Why should God answer prayers? We should remind ourselves, as we touched on last month, that God has given us the immense privilege of access to God in heaven above through faith in Jesus Christ. Outside of him there is no expectation of answered prayer. True prayer exists in the context of a relationship with God through Christ.

And prayer is much more than petition. True prayer includes the other vital components of adoration and thanksgiving and confession. We may come to God through faith in Christ in prayer, but perhaps our prayers are too much about ourselves and our worries. Intercession in isolation makes for self-centred prayer. And such prayers are less likely to be God’s will and thus answered.

Biblical prayer, in the context of our saving relationship in Jesus, includes adoration of God himself. While right in and of itself, adoration also lifts our thoughts away from our earthly and too often self-centred thoughts, giving us a proper balance and perspective. Thanksgiving to God for his many kindnesses to us is also inherently right and proper, but again puts our intercession in context, by reminding us of how much God has done and is doing for us.

This will imbue our prayers with peace and joy.

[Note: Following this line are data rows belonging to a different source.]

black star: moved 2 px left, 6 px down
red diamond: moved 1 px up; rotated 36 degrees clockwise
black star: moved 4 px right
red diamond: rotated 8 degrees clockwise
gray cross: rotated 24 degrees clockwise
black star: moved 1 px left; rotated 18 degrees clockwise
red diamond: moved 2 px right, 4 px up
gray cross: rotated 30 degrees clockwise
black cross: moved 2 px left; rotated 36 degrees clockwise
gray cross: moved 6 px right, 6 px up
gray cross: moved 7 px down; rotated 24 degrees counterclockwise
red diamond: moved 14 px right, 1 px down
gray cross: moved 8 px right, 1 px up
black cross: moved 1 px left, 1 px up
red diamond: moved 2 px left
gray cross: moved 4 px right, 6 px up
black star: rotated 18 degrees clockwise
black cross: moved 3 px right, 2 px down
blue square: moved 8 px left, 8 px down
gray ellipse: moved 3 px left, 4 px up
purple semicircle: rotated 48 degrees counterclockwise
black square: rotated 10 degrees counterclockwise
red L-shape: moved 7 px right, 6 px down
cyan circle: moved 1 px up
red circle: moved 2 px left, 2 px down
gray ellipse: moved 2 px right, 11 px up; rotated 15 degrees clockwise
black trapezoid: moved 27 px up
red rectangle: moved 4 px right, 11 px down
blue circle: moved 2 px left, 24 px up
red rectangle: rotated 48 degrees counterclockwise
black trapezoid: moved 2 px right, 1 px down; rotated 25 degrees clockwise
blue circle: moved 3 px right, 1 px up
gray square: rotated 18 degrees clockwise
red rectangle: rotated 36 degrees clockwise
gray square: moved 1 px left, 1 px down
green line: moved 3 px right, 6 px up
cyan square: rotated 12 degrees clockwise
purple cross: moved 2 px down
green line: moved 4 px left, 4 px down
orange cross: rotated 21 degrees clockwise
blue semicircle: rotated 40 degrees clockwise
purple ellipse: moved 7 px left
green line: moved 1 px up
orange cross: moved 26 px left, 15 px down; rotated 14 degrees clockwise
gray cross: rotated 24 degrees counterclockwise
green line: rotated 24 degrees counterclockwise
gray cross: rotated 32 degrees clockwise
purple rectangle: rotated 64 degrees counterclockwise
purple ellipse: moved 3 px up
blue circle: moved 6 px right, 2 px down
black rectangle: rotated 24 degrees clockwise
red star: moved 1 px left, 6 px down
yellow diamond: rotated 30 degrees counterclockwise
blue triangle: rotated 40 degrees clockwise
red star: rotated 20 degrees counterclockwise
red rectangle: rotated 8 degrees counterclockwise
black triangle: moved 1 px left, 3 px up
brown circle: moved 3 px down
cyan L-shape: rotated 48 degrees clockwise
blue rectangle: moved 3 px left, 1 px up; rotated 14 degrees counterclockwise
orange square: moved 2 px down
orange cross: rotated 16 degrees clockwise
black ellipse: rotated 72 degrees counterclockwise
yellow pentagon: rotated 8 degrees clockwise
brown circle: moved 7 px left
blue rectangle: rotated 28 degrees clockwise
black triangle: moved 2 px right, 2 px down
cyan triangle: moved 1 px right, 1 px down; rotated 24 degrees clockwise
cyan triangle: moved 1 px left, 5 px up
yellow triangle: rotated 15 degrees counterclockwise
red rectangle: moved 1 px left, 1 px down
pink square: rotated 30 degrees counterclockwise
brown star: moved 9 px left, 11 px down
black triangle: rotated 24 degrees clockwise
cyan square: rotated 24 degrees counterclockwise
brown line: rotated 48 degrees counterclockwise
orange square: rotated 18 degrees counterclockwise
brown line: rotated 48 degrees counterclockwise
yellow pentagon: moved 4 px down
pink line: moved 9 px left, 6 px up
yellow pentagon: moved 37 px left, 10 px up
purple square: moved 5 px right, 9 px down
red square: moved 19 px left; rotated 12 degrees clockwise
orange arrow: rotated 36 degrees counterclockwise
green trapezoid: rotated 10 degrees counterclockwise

Repentance and confession of our sins and sinfulness turns our thoughts back to ourselves, but in a healthy way by forcing us to confront again and again our unworthiness, thus paving the way for an appropriately humble and contrite approach to our petitions.

But even when we do narrow our focus to intercession, the teaching of the Bible, exemplified by Jesus himself, is once again different from the shopping lists too prevalent in prayer meetings (and our own private prayers). What do we find? We read requests for an increased knowledge of God in Christ, for wisdom to live godly lives and thus the growth of churches (John 17:2-3, 17, 20-21; Ephesians 1:17-19; 3:16-19; 4:1-3; Philippians 1:3-6; Colossians 1:9-11, etc.).

These are not outcomes which are readily measurable in prayer experiments. But they are what really matters. We have no encouragement that God will answer prayers for healing, employment, promotion, or other such matters. True, we are taught to pray for our daily bread and this gives us a basis for petitioning God for the necessities of life. It is right to pray then for work so we can provide for ourselves and any dependents. But this isn’t the same as having the basis to expect a highly paid job or even the job we most want, is it?

We can pray for healing but we have no basis for expecting perfect health. In this fallen world it is frequently the case that we have to learn to pray, ‘your will be done’. We know it is his will that we live godly lives in Christ Jesus, so should we balance our petitions accordingly.

So the next time you hear someone raise the alleged problem of unanswered prayer, you might care to ask on what basis they think God should listen to them at all?

Alan Thomas is Professor and Consultant in Psychiatry. Elder at Newcastle Reformed Evangelical Church.